Seen from afar from my perch in Edinburgh, the decision by London’s famous Globe theatre to part ways with its artistic director, Emma Rice, is disappointing. It feels a bit Brexity: a pained cry from the past, “We want our Shakespearean canon back!” Rice will leave her post in 2018, after being criticised by the board for her use of microphones, neon, and light rigging as part of her sets in the replica Elizabethan theatre.
But it’s no defence of the Renaissance repertoire to mollycoddle it like this. Turning the Globe into some sort of tourist attraction is the surest way to kill it. Shakespeare was a popular playwright in the 16th century, an innovator of his time and his work remains a beacon for theatrical cultures the world over. His writing came out of a London that was international, expanding, full of new people arriving in the British capital, overflowing with debate and conflict.

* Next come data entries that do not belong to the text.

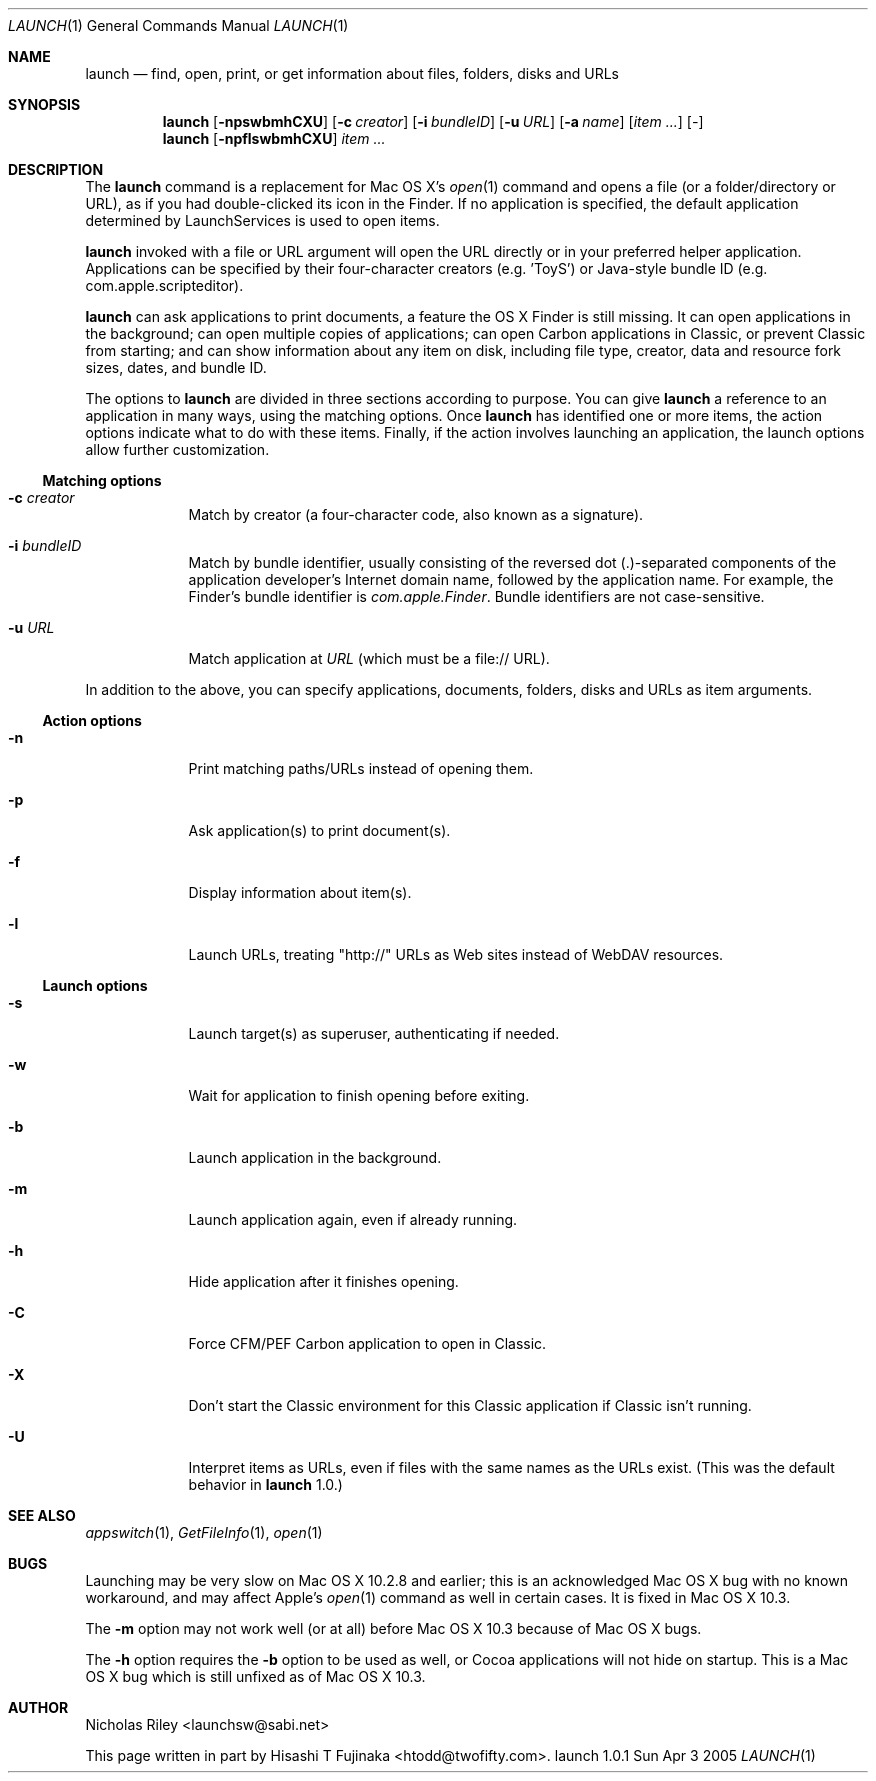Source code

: .Dd Sun Apr 3 2005       \" DATE 
.Dt LAUNCH 1 LOCAL	 \" Program name and manual section number 
.Os launch 1.0.1
.Sh NAME
.Nm launch
.Nd find, open, print, or get information about files, folders, disks and URLs
.Sh SYNOPSIS
.Nm launch
.Op Fl npswbmhCXU        \" [-npswbmhCXU]
.Op Fl c Ar creator      \" [-c creator]
.Op Fl i Ar bundleID     \" [-i bundleID]
.Op Fl u Ar URL          \" [-u URL]
.Op Fl a Ar name         \" [-a name]
.Op Ar item ...          \" [item ...]
.Op Ar -                 \" [-]
.Nm 
.Op Fl npflswbmhCXU
.Ar item ...
.Sh DESCRIPTION
The
.Nm
command is a replacement for Mac OS X's
.Xr open 1
command and opens a file (or a folder/directory or URL), as if you had
double-clicked its icon in the Finder. If no application is specified,
the default application determined by LaunchServices is used to open
items.
.Pp
.Nm
invoked with a file or URL argument will open the URL directly or in
your preferred helper application. Applications can be specified by
their four-character creators (e.g. 'ToyS') or Java-style bundle ID
(e.g. com.apple.scripteditor).
.Pp
.Nm
can ask applications to print documents, a feature the OS X Finder is
still missing.  It can open applications in the background; can open
multiple copies of applications; can open Carbon applications in
Classic, or prevent Classic from starting; and can show information
about any item on disk, including file type, creator, data and
resource fork sizes, dates, and bundle ID.
.Pp
The options to
.Nm
are divided in three sections according to purpose. You can give
.Nm
a reference to an application in many ways, using the matching
options. Once
.Nm
has identified one or more items, the action options indicate what to
do with these items. Finally, if the action involves launching an
application, the launch options allow further customization.
.Ss Matching options
.Bl -tag -width -indent
.It Fl c Ar creator
Match by creator (a four-character code, also known as a signature).
.It Fl i Ar bundleID
Match by bundle identifier, usually consisting of the reversed dot
(.)-separated components of the application developer's Internet domain
name, followed by the application name.  For example, the Finder's
bundle identifier is
.Ar com.apple.Finder .
Bundle identifiers are not case-sensitive.
.It Fl u Ar URL
Match application at
.Ar URL
(which must be a file:// URL).
.El
.Pp
In addition to the above, you can specify applications, documents,
folders, disks and URLs as item arguments.
.Ss Action options
.Bl -tag -width -indent
.It Fl n
Print matching paths/URLs instead of opening them.
.It Fl p
Ask application(s) to print document(s).
.It Fl f
Display information about item(s).
.It Fl l
Launch URLs, treating "http://" URLs as Web sites instead of WebDAV
resources.
.El
.Ss Launch options
.Bl -tag -width -indent
.It Fl s
Launch target(s) as superuser, authenticating if needed.
.It Fl w
Wait for application to finish opening before exiting.
.It Fl b
Launch application in the background.
.It Fl m
Launch application again, even if already running.
.It Fl h
Hide application after it finishes opening.
.It Fl C
Force CFM/PEF Carbon application to open in Classic.
.It Fl X
Don't start the Classic environment for this Classic application if
Classic isn't running.
.It Fl U
Interpret items as URLs, even if files with the same names as the URLs
exist.  (This was the default behavior in
.Nm
1.0.)
.El
.Sh SEE ALSO 
.\" List links in ascending order by section, alphabetically within a section.
.\" Please do not reference files that do not exist without filing a bug report
.Xr appswitch 1 ,
.Xr GetFileInfo 1 ,
.Xr open 1
.Sh BUGS              \" Document known, unremedied bugs
Launching may be very slow on Mac OS X 10.2.8 and earlier; this is an
acknowledged Mac OS X bug with no known workaround, and may affect
Apple's
.Xr open 1
command as well in certain cases.  It is fixed in Mac OS X 10.3.
.Pp
The
.Fl m
option may not work well (or at all) before Mac OS X 10.3 because of
Mac OS X bugs.
.Pp
The
.Fl h
option requires the
.Fl b
option to be used as well, or Cocoa applications will not hide on
startup.  This is a Mac OS X bug which is still unfixed as of Mac OS X
10.3.
.Sh AUTHOR
.An "Nicholas Riley" Aq launchsw@sabi.net
.Pp
This page written in part by
.An "Hisashi T Fujinaka" Aq htodd@twofifty.com .
.\" .Sh HISTORY           \" Document history if command behaves in a unique manner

The original Globe was built to house big, rambunctious populist audiences, the very audiences Emma Rice, through productions such as her well-reviewed Midsummer’s Night Dream — described by The Stage as “hot-blooded and hot-bodied” — was recently attracting.

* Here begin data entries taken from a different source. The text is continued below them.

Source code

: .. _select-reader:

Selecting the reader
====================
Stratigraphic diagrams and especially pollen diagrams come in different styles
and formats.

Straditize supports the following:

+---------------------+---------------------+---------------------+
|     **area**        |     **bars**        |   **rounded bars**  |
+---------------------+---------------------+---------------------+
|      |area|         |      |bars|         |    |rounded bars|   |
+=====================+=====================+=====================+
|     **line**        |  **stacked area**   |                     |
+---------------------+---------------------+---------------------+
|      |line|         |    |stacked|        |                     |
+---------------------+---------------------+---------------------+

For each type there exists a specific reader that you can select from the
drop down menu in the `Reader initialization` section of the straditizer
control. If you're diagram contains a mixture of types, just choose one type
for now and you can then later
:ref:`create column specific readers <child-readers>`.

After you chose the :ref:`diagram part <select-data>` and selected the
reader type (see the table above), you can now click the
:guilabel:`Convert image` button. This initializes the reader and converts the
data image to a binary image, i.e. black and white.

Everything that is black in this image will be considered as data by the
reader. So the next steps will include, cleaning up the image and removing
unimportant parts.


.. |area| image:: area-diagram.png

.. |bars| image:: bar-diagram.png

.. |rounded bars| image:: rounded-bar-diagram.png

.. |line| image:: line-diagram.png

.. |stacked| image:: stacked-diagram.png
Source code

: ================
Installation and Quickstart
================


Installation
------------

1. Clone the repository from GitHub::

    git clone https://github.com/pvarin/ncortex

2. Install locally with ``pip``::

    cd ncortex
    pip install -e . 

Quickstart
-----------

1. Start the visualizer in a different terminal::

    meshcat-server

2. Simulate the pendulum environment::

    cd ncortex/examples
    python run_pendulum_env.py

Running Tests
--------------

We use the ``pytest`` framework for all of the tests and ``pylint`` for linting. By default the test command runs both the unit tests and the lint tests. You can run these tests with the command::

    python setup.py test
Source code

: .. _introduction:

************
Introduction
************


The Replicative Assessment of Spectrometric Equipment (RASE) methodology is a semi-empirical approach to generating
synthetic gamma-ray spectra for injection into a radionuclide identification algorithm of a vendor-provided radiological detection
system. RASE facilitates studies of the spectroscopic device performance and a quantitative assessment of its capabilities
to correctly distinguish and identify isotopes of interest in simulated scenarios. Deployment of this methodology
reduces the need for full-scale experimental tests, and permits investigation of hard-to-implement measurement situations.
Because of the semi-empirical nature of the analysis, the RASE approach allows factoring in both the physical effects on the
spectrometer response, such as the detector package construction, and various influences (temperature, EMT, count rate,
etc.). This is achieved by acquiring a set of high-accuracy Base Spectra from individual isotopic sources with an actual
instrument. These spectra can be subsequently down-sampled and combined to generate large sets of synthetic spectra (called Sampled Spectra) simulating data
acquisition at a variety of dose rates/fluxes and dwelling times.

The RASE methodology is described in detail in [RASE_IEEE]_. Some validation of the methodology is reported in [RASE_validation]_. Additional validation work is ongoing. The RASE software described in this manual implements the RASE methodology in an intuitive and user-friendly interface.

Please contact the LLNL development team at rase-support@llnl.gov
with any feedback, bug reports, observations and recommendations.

So Shakespeare doesn’t need defending but what about the architects of the original Globe? The Elizabethan carpenter-turned-actor James Burbage who with the help of the polymath Dr John Dee drafted the plans for the original structure. Surely Burbage intended the theatre to be played with, and in? Theatre makers are always engaged in a dance with architecture. “What can I do with this space?” “What can I make within these particular limitations?” One reason the Elizabethan repertoire travels so well across time and geography is that the Globe’s very architecture demanded playwrights who produced robust, tough plays. It’s quite absurd to suggest that their work can’t survive the aesthetics and technologies of contemporary dramaturgy. The Globe’s original architect would be thrilled to find directors and designers continuing to engage in that dance with form some 400 years later.
While it’s always exciting to go back to basics for some productions, there has to be room for innovation and play. Emma Rice was using her stage to play with gender, technology, ethnicity and popular form. So was Shakespeare. In 1592 Shakespeare’s contemporary, John Lyly, wrote: “If what we present is all mingle mangle, the fault must be excused for the whole world has gone hodge podge.” The world is changing — what we thought we knew yesterday about politics, economics and culture is turned upside down. Theatre has to keep up. It has to lead, even. There must be no going back.
David Greig is a Scottish playwright and the artistic director of Edinburgh’s Lyceum Theatre.